Adama Traoré : militants contre les violences policières et écologistes manifestent pour une société "qui ne laisse personne de côté"

2 700 personnes ont manifesté samedi 18 juillet dans le Val-d'Oise, quatre ans après la mort d'Adama Traoré, lors de son interpellation par la police. Parmi elles, des écologistes venus défendre une "société soutenable".

Article rédigé par
Cyrille Ardaud - franceinfo
Radio France
Publié Mis à jour
Temps de lecture : 2 min.
La marche pour Adama Traoré a rassemblé militants des droits de l'homme et écologistes dans le Val-d'Oise, le 18 juillet 2020. (BERTRAND GUAY / AFP)

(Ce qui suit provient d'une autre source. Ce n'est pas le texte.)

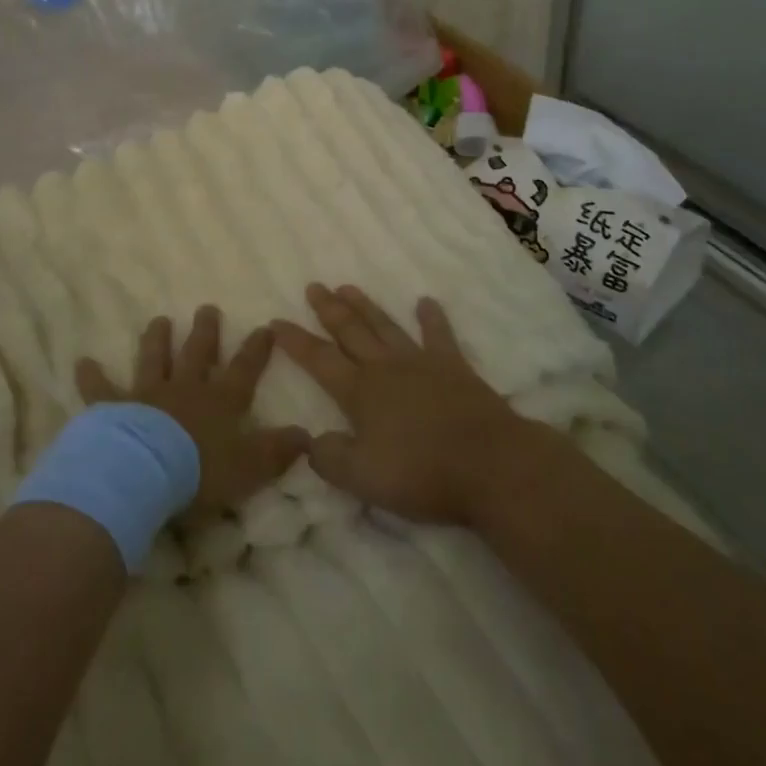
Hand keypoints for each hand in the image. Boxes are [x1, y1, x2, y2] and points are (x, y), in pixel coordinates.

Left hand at [76, 307, 309, 513]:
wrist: (144, 473)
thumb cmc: (200, 472)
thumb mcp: (250, 467)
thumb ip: (277, 451)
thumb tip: (308, 437)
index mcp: (219, 402)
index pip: (244, 370)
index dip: (256, 349)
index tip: (265, 326)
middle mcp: (185, 389)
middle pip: (198, 353)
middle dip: (205, 331)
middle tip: (207, 308)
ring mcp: (147, 394)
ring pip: (155, 359)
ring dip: (157, 340)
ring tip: (159, 320)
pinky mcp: (113, 408)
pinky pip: (101, 389)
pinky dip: (91, 376)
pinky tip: (82, 362)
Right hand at [272, 285, 523, 525]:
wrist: (489, 464)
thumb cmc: (421, 473)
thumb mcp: (362, 478)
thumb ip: (330, 458)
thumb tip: (310, 441)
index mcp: (359, 392)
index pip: (318, 360)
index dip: (295, 341)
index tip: (275, 321)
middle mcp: (385, 368)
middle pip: (351, 332)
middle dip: (329, 310)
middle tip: (314, 287)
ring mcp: (421, 363)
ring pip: (385, 326)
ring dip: (365, 306)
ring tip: (348, 287)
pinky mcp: (454, 368)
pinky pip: (439, 336)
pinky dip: (431, 318)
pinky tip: (425, 302)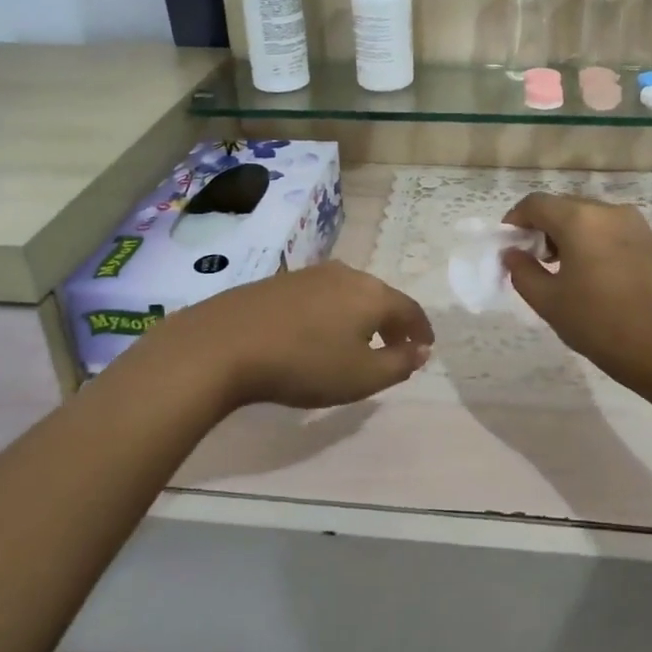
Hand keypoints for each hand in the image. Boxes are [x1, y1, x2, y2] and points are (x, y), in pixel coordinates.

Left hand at [152, 261, 433, 410]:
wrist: (225, 343)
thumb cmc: (304, 364)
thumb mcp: (361, 377)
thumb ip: (399, 364)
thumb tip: (421, 350)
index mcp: (372, 294)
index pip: (410, 310)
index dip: (421, 330)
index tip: (426, 347)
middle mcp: (346, 275)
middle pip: (381, 297)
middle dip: (392, 323)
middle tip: (396, 347)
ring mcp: (310, 274)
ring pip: (350, 294)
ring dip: (361, 317)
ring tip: (358, 342)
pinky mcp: (280, 281)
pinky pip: (322, 296)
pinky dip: (333, 313)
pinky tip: (319, 332)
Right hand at [502, 193, 651, 396]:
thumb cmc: (602, 325)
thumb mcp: (549, 303)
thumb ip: (522, 272)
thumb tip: (512, 253)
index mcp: (580, 219)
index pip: (536, 203)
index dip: (515, 220)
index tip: (508, 245)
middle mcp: (610, 211)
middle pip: (564, 206)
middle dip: (543, 227)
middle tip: (534, 261)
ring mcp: (637, 225)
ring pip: (590, 218)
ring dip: (569, 235)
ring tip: (564, 272)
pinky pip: (612, 231)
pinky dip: (594, 242)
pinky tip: (594, 277)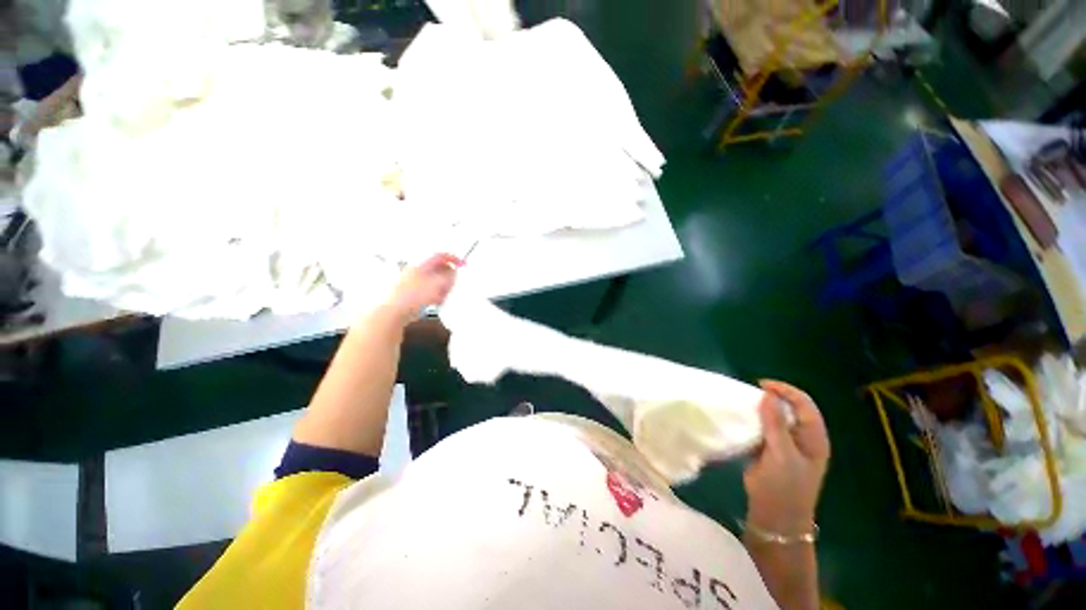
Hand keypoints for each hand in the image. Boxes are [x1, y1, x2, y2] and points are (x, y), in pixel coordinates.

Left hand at [385, 253, 461, 323]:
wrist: (393, 314)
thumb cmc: (412, 299)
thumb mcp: (438, 285)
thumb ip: (449, 276)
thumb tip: (454, 271)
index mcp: (420, 266)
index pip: (440, 256)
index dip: (453, 259)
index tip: (462, 264)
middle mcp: (414, 272)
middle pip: (437, 270)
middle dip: (446, 279)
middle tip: (449, 287)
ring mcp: (409, 284)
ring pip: (432, 283)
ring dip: (439, 290)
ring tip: (437, 300)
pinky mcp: (408, 295)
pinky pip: (426, 293)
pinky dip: (432, 298)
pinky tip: (430, 306)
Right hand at [743, 380, 829, 535]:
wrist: (775, 516)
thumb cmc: (785, 486)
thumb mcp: (782, 454)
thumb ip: (775, 424)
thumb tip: (767, 395)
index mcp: (813, 437)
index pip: (804, 404)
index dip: (785, 391)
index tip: (761, 385)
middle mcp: (801, 437)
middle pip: (790, 408)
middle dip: (772, 397)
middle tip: (750, 393)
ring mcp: (785, 444)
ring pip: (774, 417)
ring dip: (760, 409)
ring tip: (743, 403)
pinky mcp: (770, 449)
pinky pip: (762, 428)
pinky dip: (753, 421)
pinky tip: (741, 419)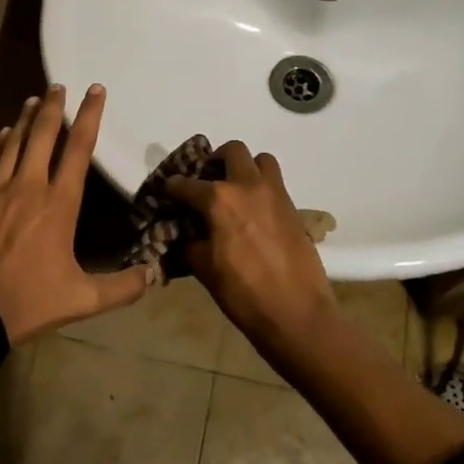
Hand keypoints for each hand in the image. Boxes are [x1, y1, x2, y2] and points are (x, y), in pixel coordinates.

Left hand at [0, 84, 152, 344]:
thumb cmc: (27, 301)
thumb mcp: (82, 300)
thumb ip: (122, 287)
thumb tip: (156, 275)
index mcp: (59, 204)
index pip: (79, 149)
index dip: (89, 116)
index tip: (95, 90)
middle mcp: (29, 186)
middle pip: (43, 135)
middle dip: (54, 106)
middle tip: (59, 85)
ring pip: (14, 142)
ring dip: (25, 119)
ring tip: (34, 99)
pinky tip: (3, 134)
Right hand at [164, 143, 338, 345]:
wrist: (296, 312)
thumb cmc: (243, 293)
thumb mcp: (205, 269)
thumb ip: (191, 243)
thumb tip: (186, 234)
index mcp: (219, 200)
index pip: (186, 184)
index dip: (172, 187)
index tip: (167, 191)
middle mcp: (247, 186)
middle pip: (232, 151)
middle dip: (215, 160)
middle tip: (207, 180)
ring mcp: (275, 194)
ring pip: (261, 160)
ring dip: (246, 167)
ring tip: (236, 189)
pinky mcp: (294, 208)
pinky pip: (276, 183)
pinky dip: (262, 188)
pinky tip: (254, 213)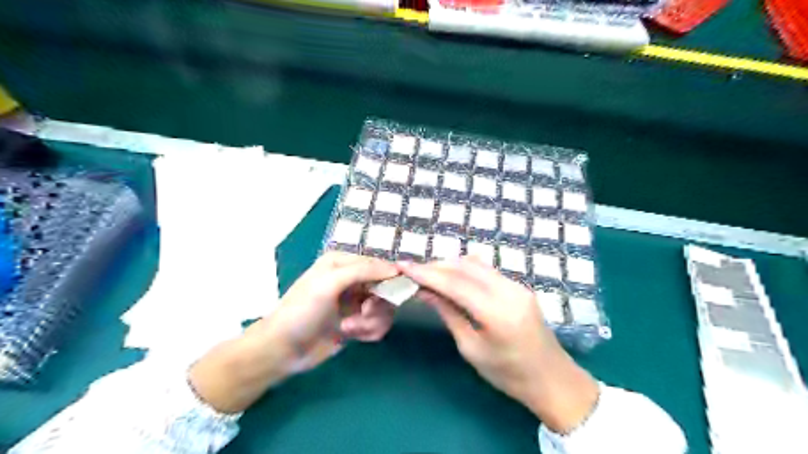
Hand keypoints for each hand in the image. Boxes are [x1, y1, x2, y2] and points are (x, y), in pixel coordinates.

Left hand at [257, 252, 398, 372]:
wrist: (282, 351)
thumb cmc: (302, 311)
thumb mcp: (329, 283)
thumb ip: (362, 271)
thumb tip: (396, 268)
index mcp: (343, 263)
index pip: (379, 264)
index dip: (391, 277)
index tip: (394, 293)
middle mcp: (352, 279)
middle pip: (386, 287)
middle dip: (378, 304)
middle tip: (365, 312)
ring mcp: (356, 302)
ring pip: (385, 308)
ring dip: (371, 321)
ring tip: (350, 327)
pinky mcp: (358, 322)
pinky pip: (379, 324)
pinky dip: (369, 331)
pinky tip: (352, 335)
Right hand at [397, 255, 597, 432]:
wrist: (553, 379)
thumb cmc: (509, 375)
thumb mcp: (472, 349)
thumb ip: (449, 314)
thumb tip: (425, 292)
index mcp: (498, 312)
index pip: (455, 283)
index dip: (427, 273)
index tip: (403, 266)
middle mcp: (509, 290)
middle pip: (465, 267)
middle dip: (436, 266)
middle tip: (413, 272)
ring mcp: (517, 285)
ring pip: (476, 264)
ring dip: (450, 266)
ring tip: (429, 275)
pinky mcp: (519, 286)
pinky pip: (487, 270)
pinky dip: (465, 270)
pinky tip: (452, 279)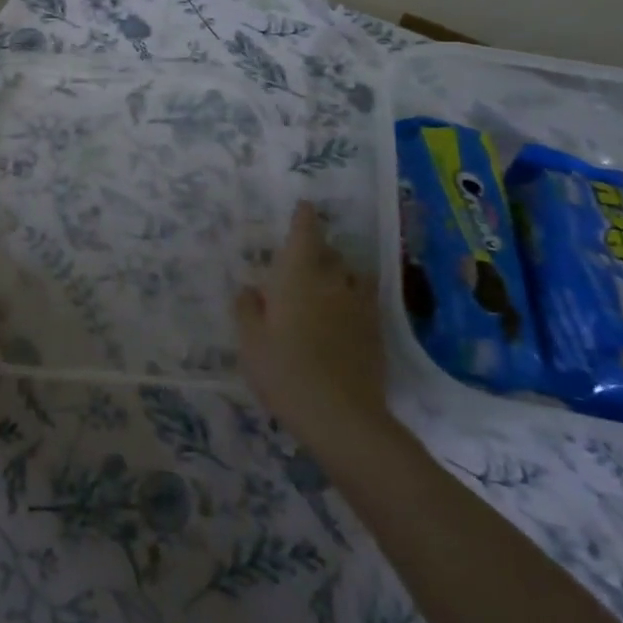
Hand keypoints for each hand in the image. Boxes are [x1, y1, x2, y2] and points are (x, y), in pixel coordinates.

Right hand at [234, 202, 390, 447]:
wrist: (341, 416)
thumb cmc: (284, 370)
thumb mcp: (249, 340)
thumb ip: (247, 309)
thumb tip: (251, 290)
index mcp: (298, 275)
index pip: (305, 233)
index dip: (305, 217)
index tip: (305, 206)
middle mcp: (332, 282)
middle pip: (331, 253)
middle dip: (318, 250)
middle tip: (301, 259)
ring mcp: (359, 307)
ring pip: (352, 276)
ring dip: (339, 274)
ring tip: (324, 287)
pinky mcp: (375, 333)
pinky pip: (363, 303)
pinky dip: (351, 301)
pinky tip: (339, 319)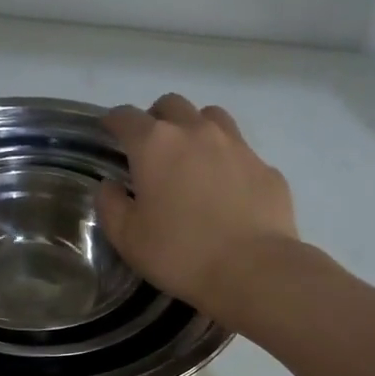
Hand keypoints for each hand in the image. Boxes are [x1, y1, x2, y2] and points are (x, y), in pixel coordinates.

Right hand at [99, 94, 297, 325]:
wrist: (254, 270)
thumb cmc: (180, 253)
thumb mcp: (128, 238)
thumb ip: (110, 205)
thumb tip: (110, 186)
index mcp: (155, 145)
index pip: (125, 117)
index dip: (113, 121)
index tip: (109, 131)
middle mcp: (196, 132)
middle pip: (171, 105)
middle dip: (156, 118)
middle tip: (151, 146)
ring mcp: (236, 145)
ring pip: (211, 116)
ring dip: (195, 127)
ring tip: (191, 156)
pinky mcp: (265, 167)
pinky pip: (240, 150)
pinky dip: (226, 159)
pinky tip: (226, 188)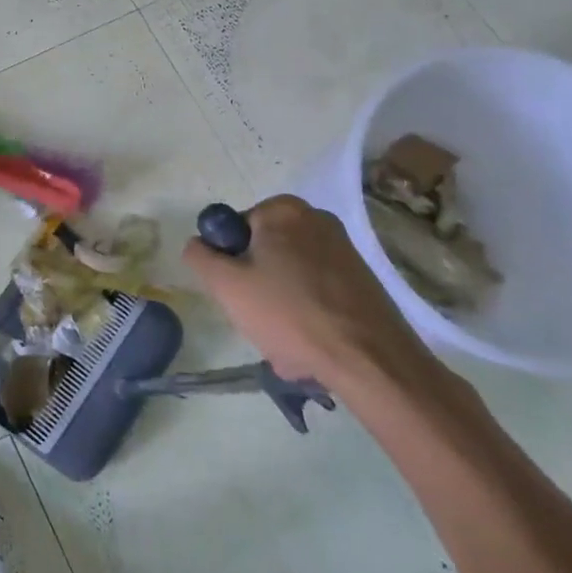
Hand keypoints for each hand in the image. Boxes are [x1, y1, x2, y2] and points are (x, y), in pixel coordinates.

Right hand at [182, 196, 440, 393]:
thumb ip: (199, 256)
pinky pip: (316, 291)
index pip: (233, 229)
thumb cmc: (290, 314)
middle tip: (257, 319)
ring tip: (286, 343)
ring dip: (279, 305)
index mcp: (283, 210)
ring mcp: (344, 249)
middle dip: (255, 286)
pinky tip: (310, 345)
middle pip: (262, 251)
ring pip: (288, 275)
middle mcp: (316, 219)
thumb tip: (199, 244)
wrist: (372, 362)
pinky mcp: (363, 279)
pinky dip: (307, 313)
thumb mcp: (225, 285)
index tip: (237, 293)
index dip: (228, 262)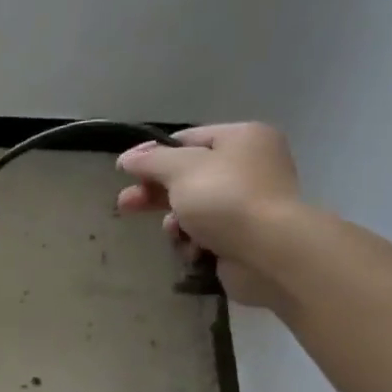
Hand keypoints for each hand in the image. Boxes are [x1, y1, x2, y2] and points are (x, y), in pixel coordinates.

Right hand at [116, 123, 302, 306]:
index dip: (152, 154)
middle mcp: (250, 167)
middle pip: (187, 176)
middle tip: (125, 205)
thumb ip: (150, 161)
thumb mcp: (181, 169)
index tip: (124, 171)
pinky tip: (194, 249)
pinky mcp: (244, 237)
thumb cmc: (225, 199)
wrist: (268, 252)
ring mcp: (248, 205)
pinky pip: (206, 234)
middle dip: (155, 192)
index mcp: (242, 139)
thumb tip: (127, 158)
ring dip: (176, 221)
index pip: (187, 139)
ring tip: (173, 232)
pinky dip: (194, 242)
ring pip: (193, 209)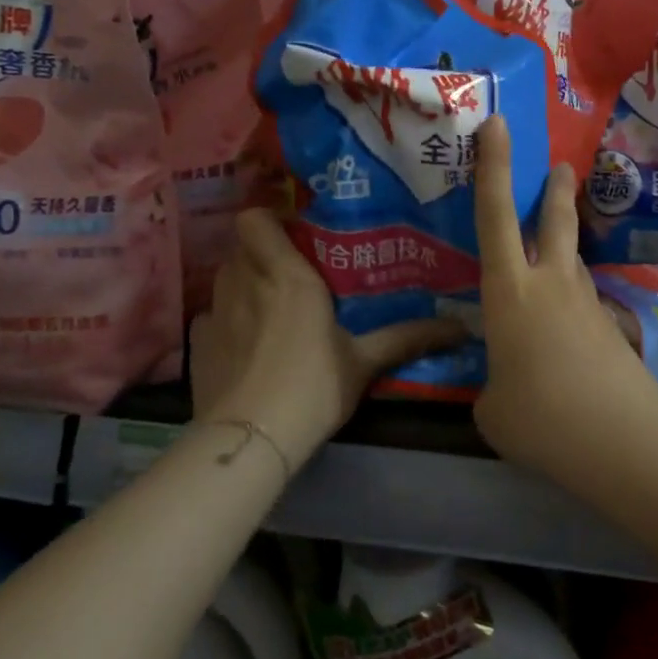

Quatre ans après la mort d'Adama Traoré lors d'une interpellation dans le Val-d'Oise, près de Paris, proches et soutiens ont manifesté, samedi 18 juillet, à la mémoire du jeune homme noir de 24 ans. La marche, qui a réuni environ 2 700 personnes selon les gendarmes, a retracé dans le calme le dernier parcours d'Adama Traoré. Les organisateurs - le Comité Adama et Alternatiba - une des principales organisations du mouvement pour le climat, entendaient également protester contre les violences policières.

Une société sans police

Dans la foule, des militants écologistes, quelques gilets jaunes et évidemment beaucoup de gens venues réclamer justice pour les personnes victimes de violences policières. A l'image, par exemple, de Raoul, qui manifeste avec ses deux filles, profondément touché par l'affaire Traoré. "C'est quand même anormal que, depuis quatre ans, l'État, les autorités de ce pays ne se saisissent pas de cette affaire de manière sérieuse."

Il y a quand même eu un mort. Si au final, la justice relâche les protagonistes, on comprendra bien.

Raoul, père de famille

à franceinfo

"Il faut que ce soit fait de manière sérieuse et qu'il y ait des expertises diligentées, que les gens aient le sentiment que tout a été fait.", conclut le père de famille.

Beaucoup de slogans réclamaient justice pour Adama et aussi pour d'autres victimes de violences policières un peu partout en France. On a aussi beaucoup entendu. "Tout le monde déteste la police". Une société sans police, c'est le message qu'est venu porter Fab : "Nous on pense que la police à laquelle on attribue ce rôle de protection de la loi, protection de la démocratie, protection face aux criminels, cette police, elle a plutôt un rôle de répression dans les quartiers et contre le mouvement social."

Pour une convergence des luttes anti-raciste et écologiste 

Le cortège était aussi nourri par quelques militants écologistes dont les revendications ont toute leur place, estime Elodie : "Quand on est militant ou militante pour le climat, ce pourquoi on se bat, c'est une société soutenable, c'est un monde qui est plus juste et plus égalitaire. Et du coup, le fait de demander justice et vérité pour toutes les victimes de violences policières, pour nous, ça devient assez évident.

La société soutenable que l'on veut construire, elle repose forcément sur des valeurs de justice, d'égalité. Elle ne laisse personne de côté.

Elodie, militante écologiste.

à franceinfo

Dans sa prise de parole avant la manifestation, la sœur d'Adama Traoré, Assa Traoré, a demandé une reconstitution pour savoir exactement ce qu'il s'est passé ce 19 juillet 2016. Elle a aussi exigé que les faits soient requalifiés en homicide volontaire.